Chart understanding data:
========================
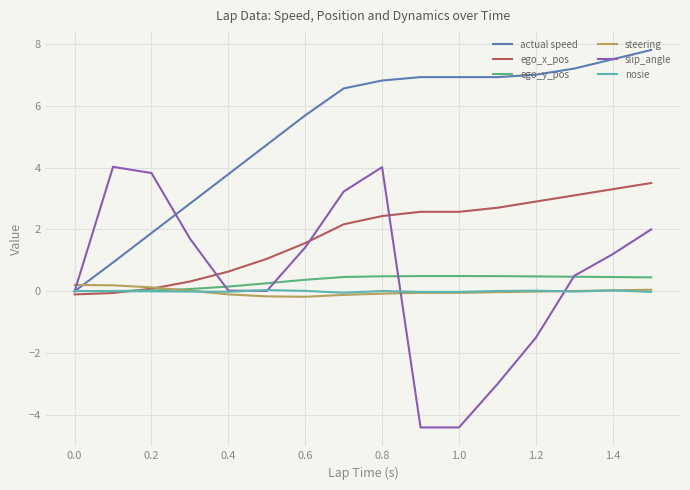

Which series has the widest spread of values?

slip_angle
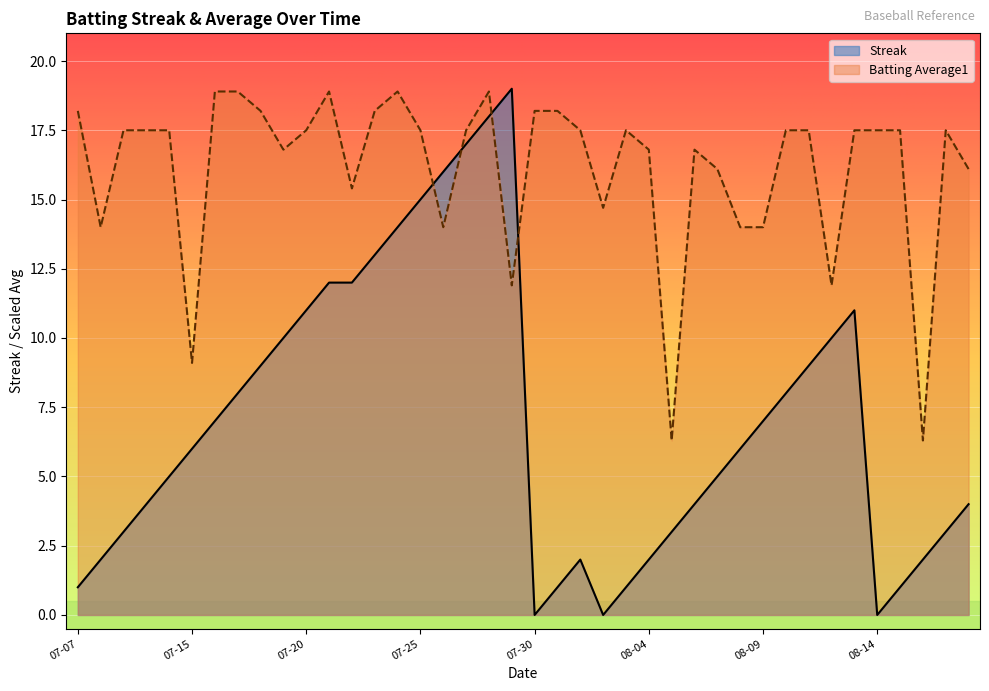

In Batting Average1, how many points are lower than both neighbors (excluding endpoints)?

10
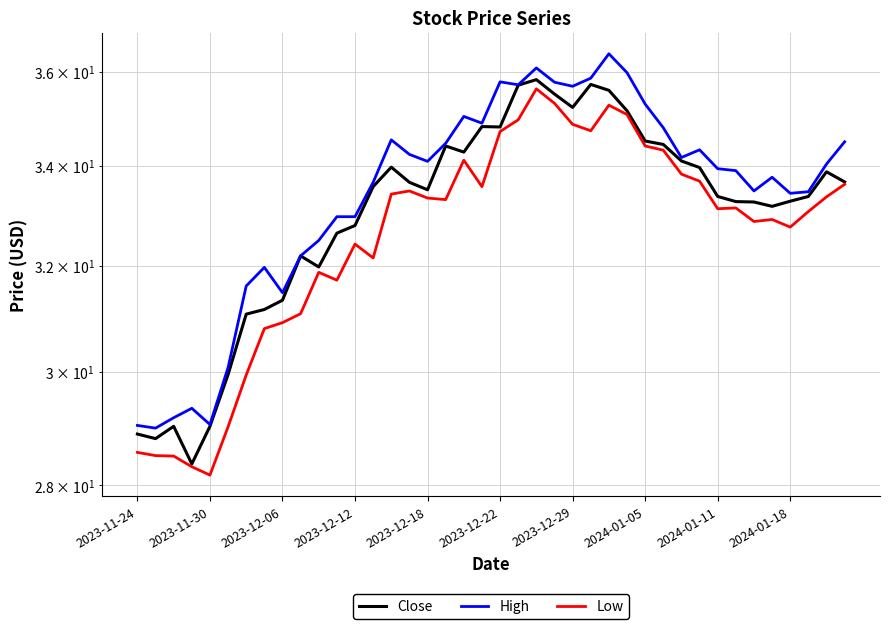

True or false: Close and Low cross at least once.

False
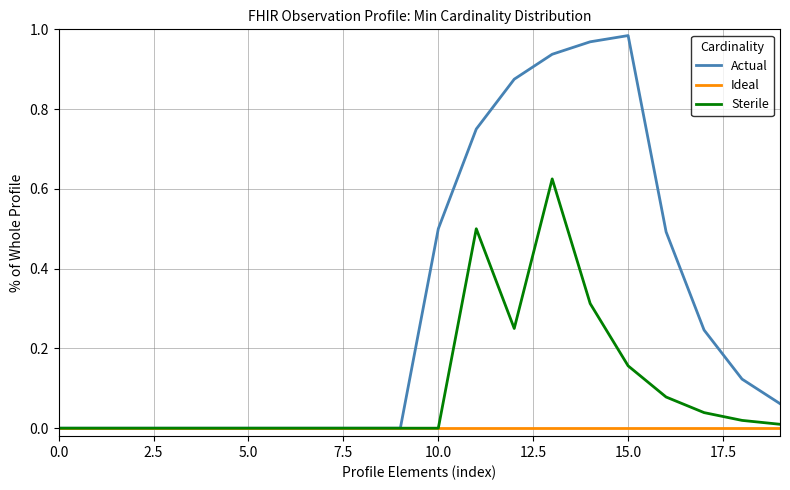

Which series has the widest spread of values?

Actual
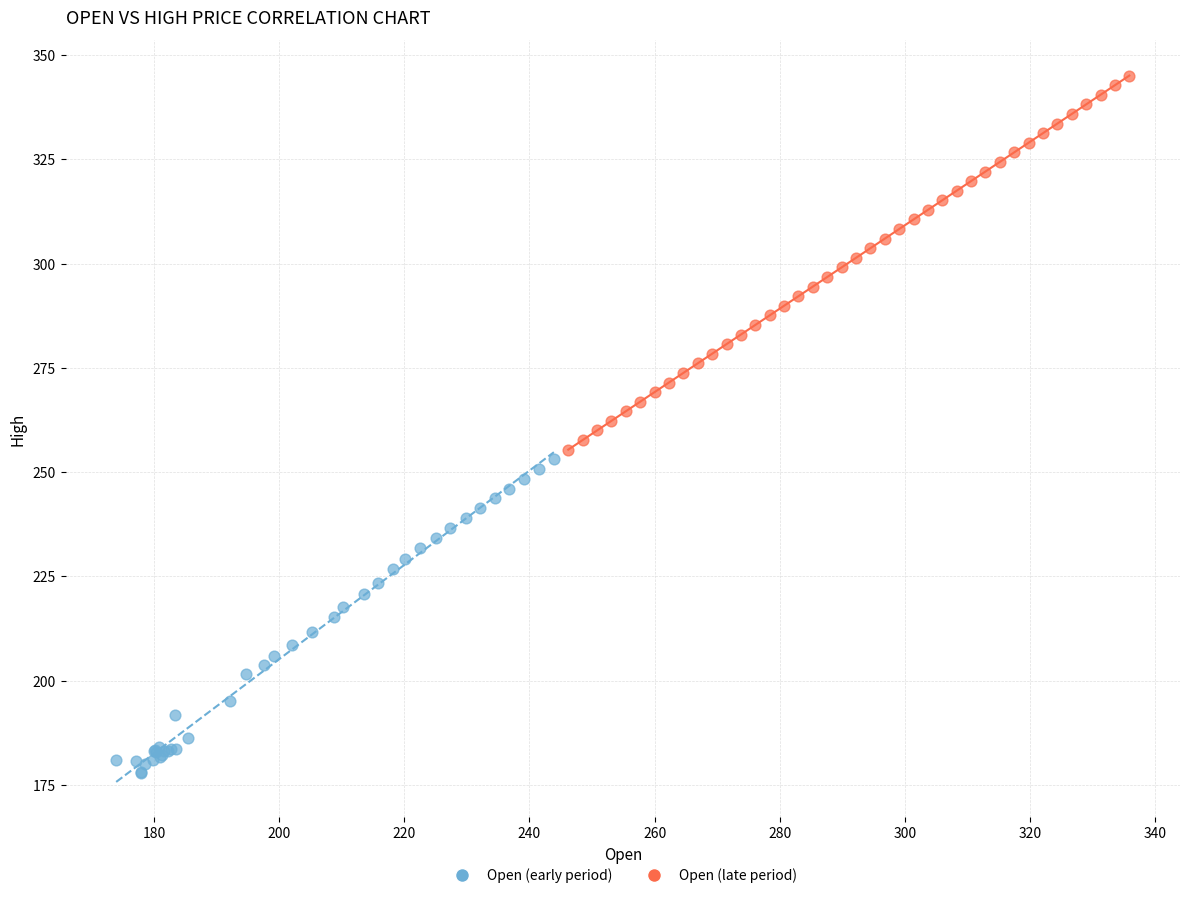

Which series has the widest spread of Y values?

Open (late period)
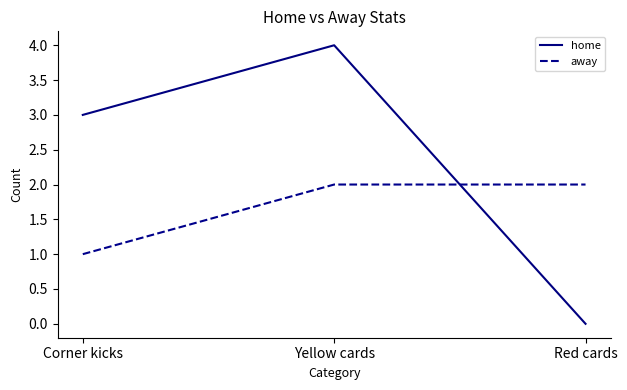

At which category is the sum across all series the highest?

Yellow cards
========================
| Required work |
Could you recast the lines of all these rows as a Markdown table with two columns, No. and Line, numbering each line and leaving out blank lines and the pictures?

| Response to the task |
| No. | Line |
|---|---|
| 1 | Which series has the widest spread of values? |
| 2 | slip_angle |
| 3 | In Batting Average1, how many points are lower than both neighbors (excluding endpoints)? |
| 4 | 10 |
| 5 | True or false: Close and Low cross at least once. |
| 6 | False |
| 7 | Which series has the widest spread of values? |
| 8 | Actual |
| 9 | Which series has the widest spread of Y values? |
| 10 | Open (late period) |
| 11 | At which category is the sum across all series the highest? |
| 12 | Yellow cards |